*EXTRACT PROVIDED*:
_ _ _ _ _
It’s undeniable: I’m old, and so is this series. I watch the Harry Potter entry of the legendary Parking Lot series and it breaks my brain. It’s a vision of how I see the world, but also incomprehensibly dated. My fractured consciousness, split between the present and the distant past, can feel its impending obsolescence in that grainy footage.

And Harry Potter, too, is undoubtedly aging. No thanks to a middling spinoff movie series, a critically panned follow-up book/play, and Rowling’s diminishing reputation (especially due to constant transphobic comments), the series is becoming a relic.

And yet… I believe there is a timelessness to Harry Potter. There will always be bullies. There will always be the need for courage in the face of adversity. There will always need to be kindness to oppose bigotry and fear. There will always be that one smart kid who gets all the shit done herself.

I have two daughters, a three-year-old and an eight-month-old. I started reading Harry Potter and the Sorcerer’s Stone to my older daughter the day she was born, and we finished Deathly Hallows nine months later. Of course she didn’t understand a word of it, but it was still great family bonding. (It also inspired me to finally publish my own ranking of the books.)

We are now part way through our second read-through, daughter number two included this time. We’re using Jim Kay’s phenomenal illustrated editions (all the pictures in this post are by Kay). The older daughter is really into it. She says her favorite character is Hermione, and she finds Dobby very creepy. The younger daughter gave a glowing review of “bah bah bah.”

It’s truly a delight to pass this series on to the next generation, to relive Rowling’s great adventure through the eyes of children.

I hope they continue to love the series as they grow, even as I know they will never love it as much as I do, or in the way I do. That’s okay; it’s good, even. I want them to have their own stories to cherish and worlds to discover. I want them to find their own art to pass on to their own kids some day. They need not be beholden to my taste alone.

Though I can’t give them the same formative literary experience I had, I hope the Harry Potter series is something special for them in a different way: A reminder that their daddy loves them more than Ron loves Chocolate Frogs and wants them to have their own great journey. Thankfully, their saga doesn’t begin at Privet Drive.

Culture is more than ink on a paper, more than grooves on a vinyl, more than frames on a film reel. It’s the fundamental human experience of shared stories and collective memory. It’s the lens through which we view the world, and passage of time, and all basic truths of human nature. And that has never been more clear to me than when I’m reading Harry Potter.
_ _ _ _ _
For each statement, say yes or no according to the Harry Potter essay, and quote the essay's deciding words verbatim: 1. The writer began reading the first book to the older daughter on the day she was born. 2. The older daughter names Dobby as her favorite character. 3. The second read-through uses Jim Kay's illustrated editions. The listing plays no part in this work.

*RECORD SET*:
_ _ _ _ _
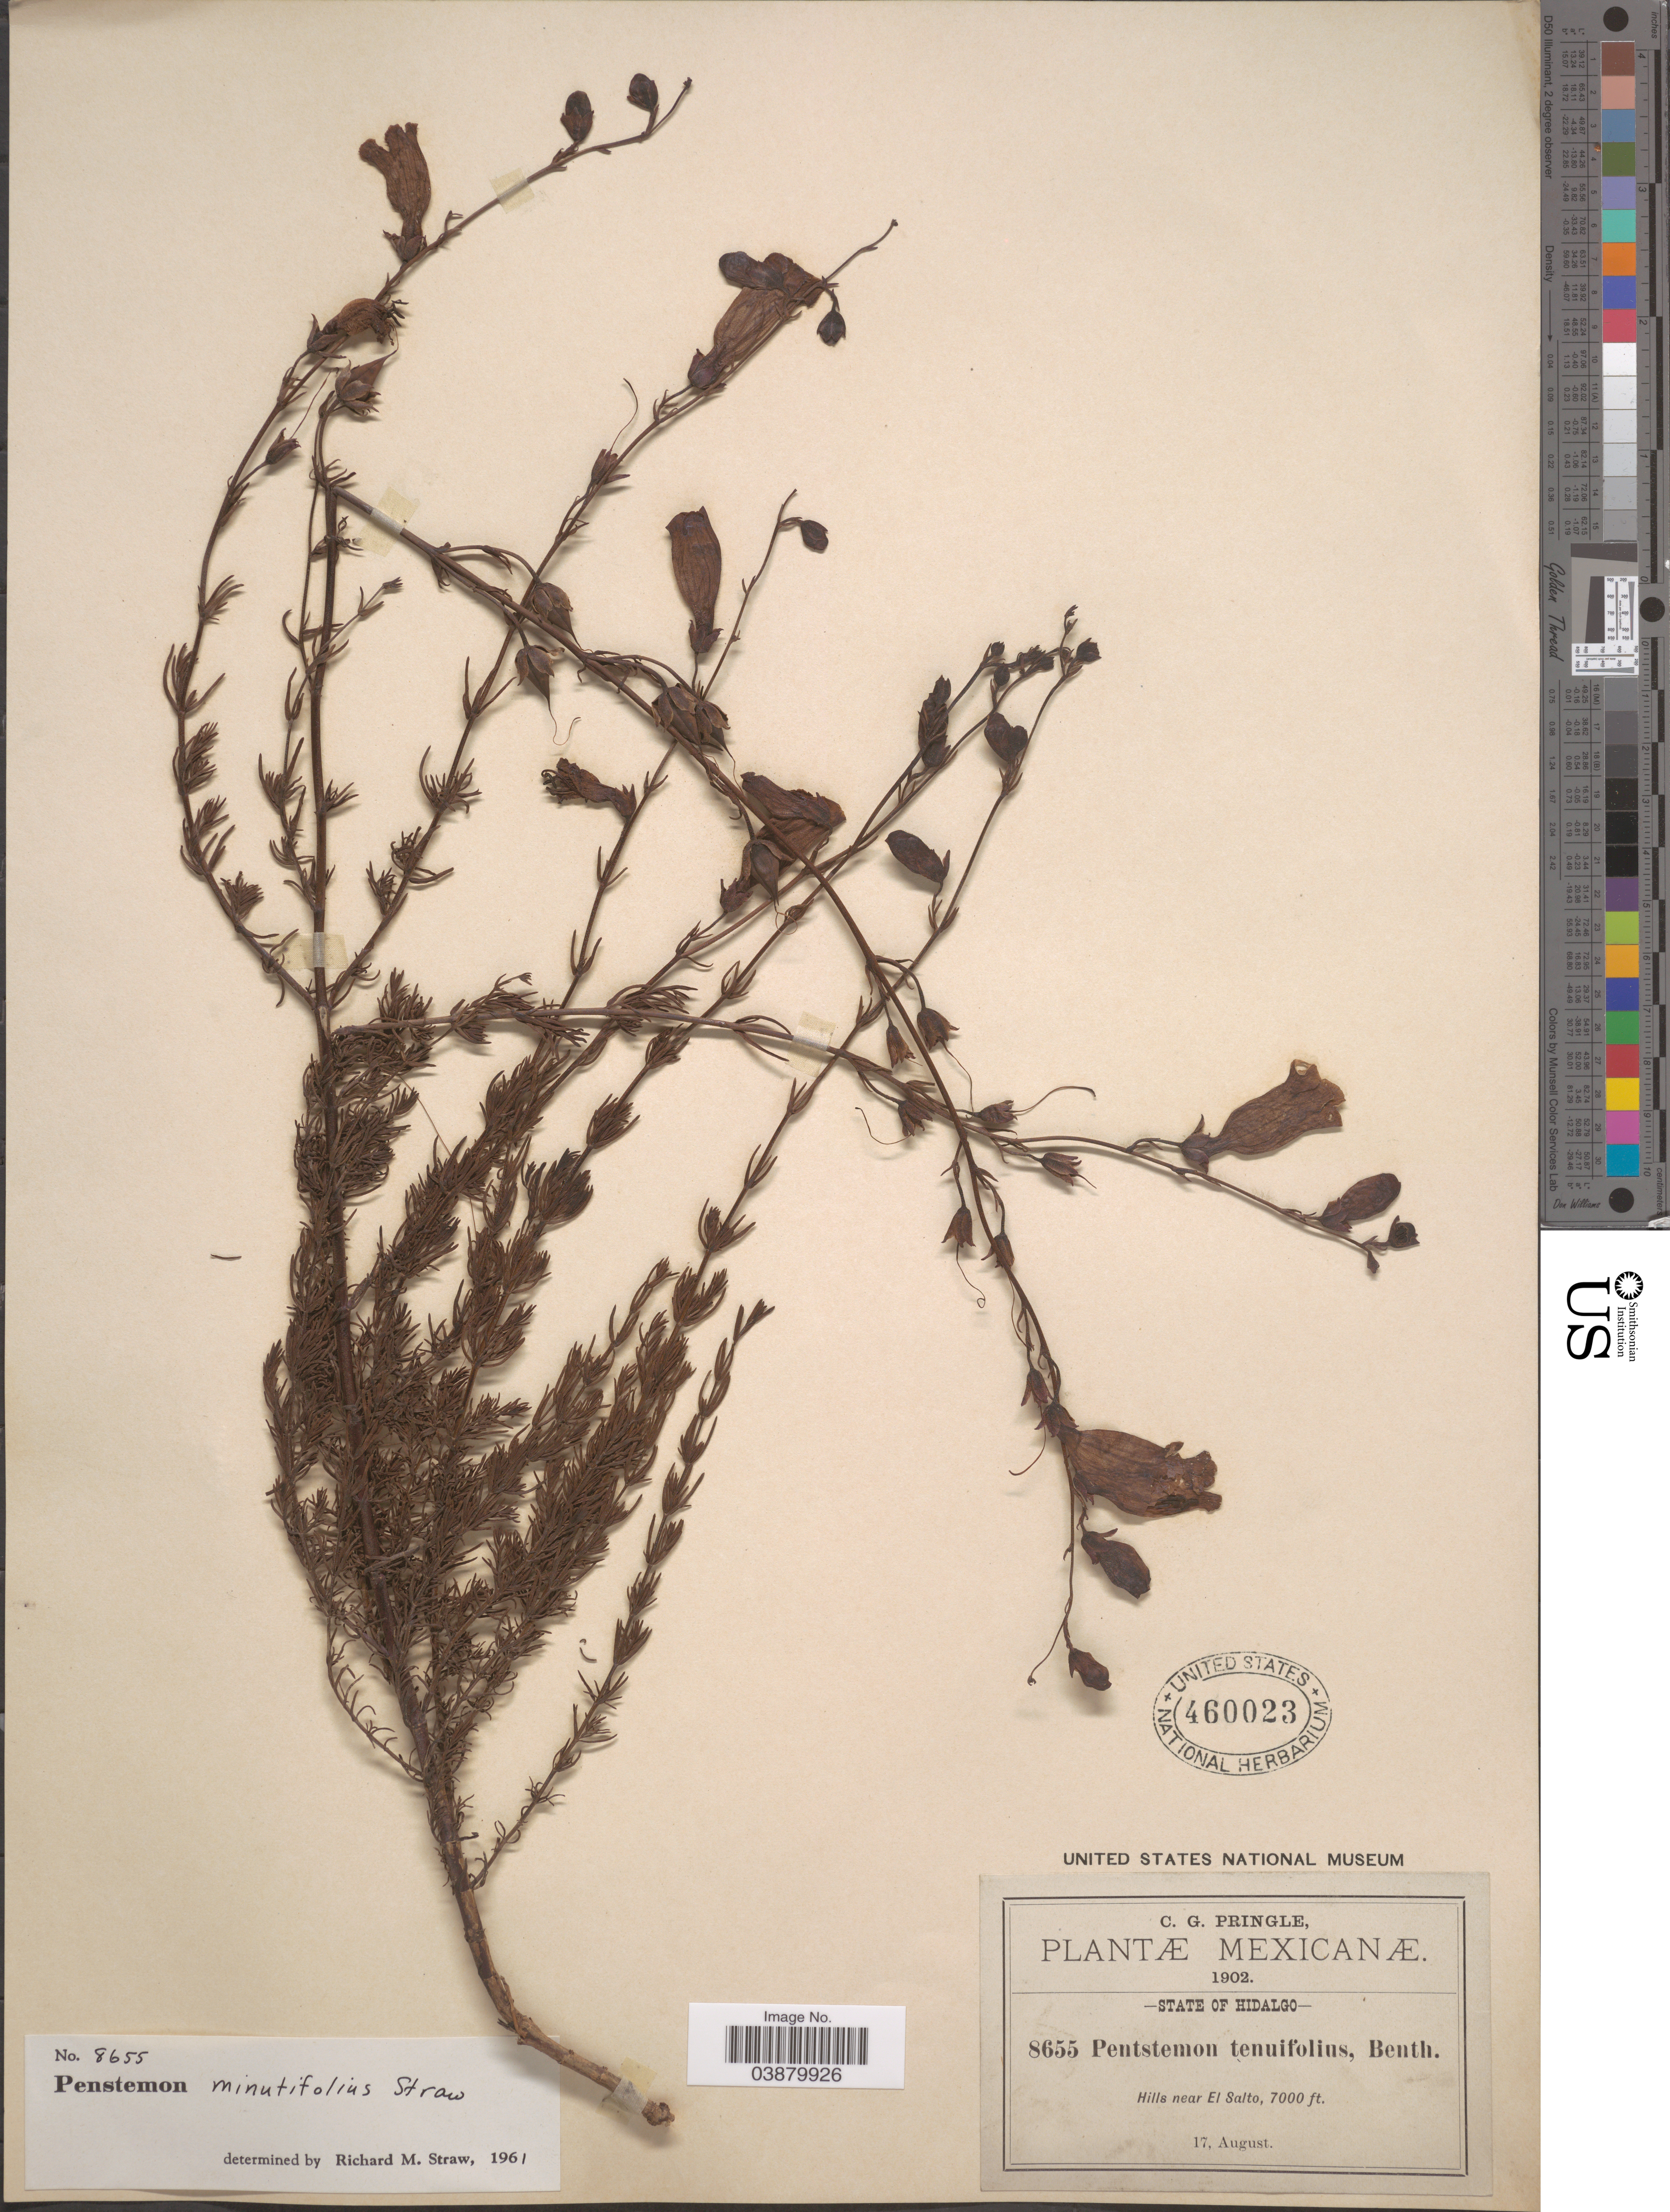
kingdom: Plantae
_ _ _ _ _
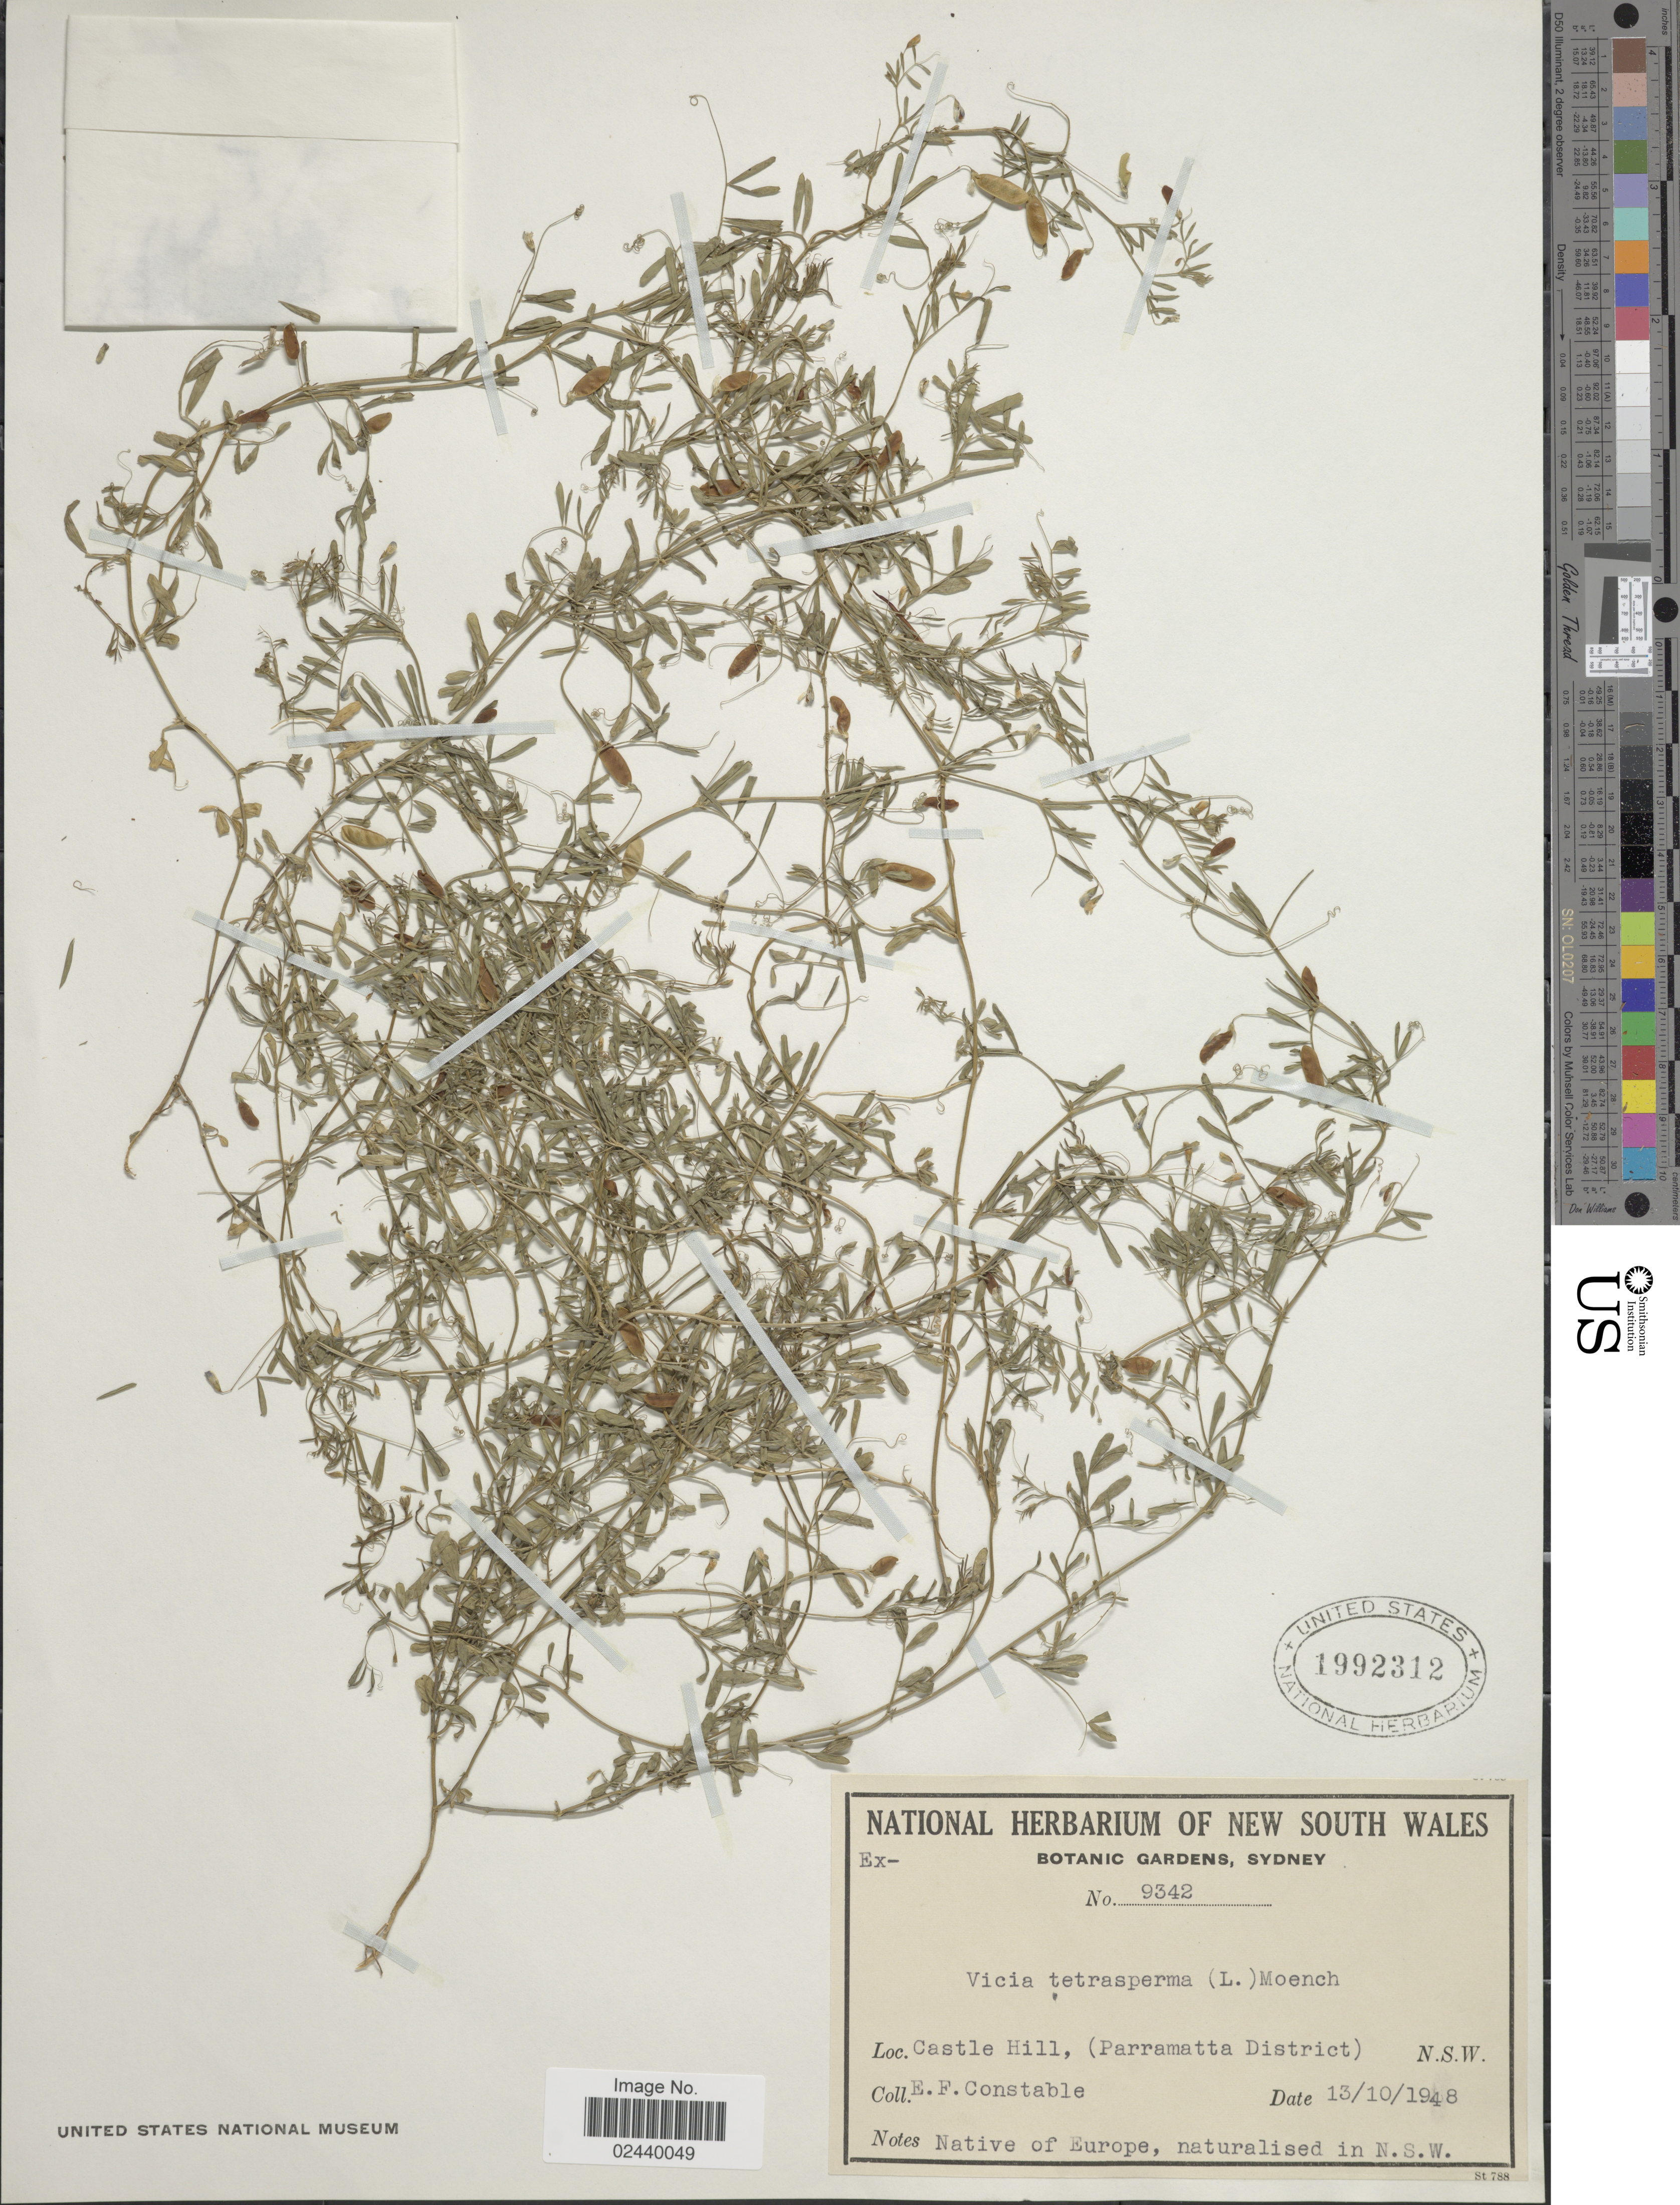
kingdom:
_ _ _ _ _
*FULL RESPONSE*:
1. Yes: "I started reading Harry Potter and the Sorcerer’s Stone to my older daughter the day she was born"
2. No: "She says her favorite character is Hermione, and she finds Dobby very creepy."
3. Yes: "We’re using Jim Kay’s phenomenal illustrated editions"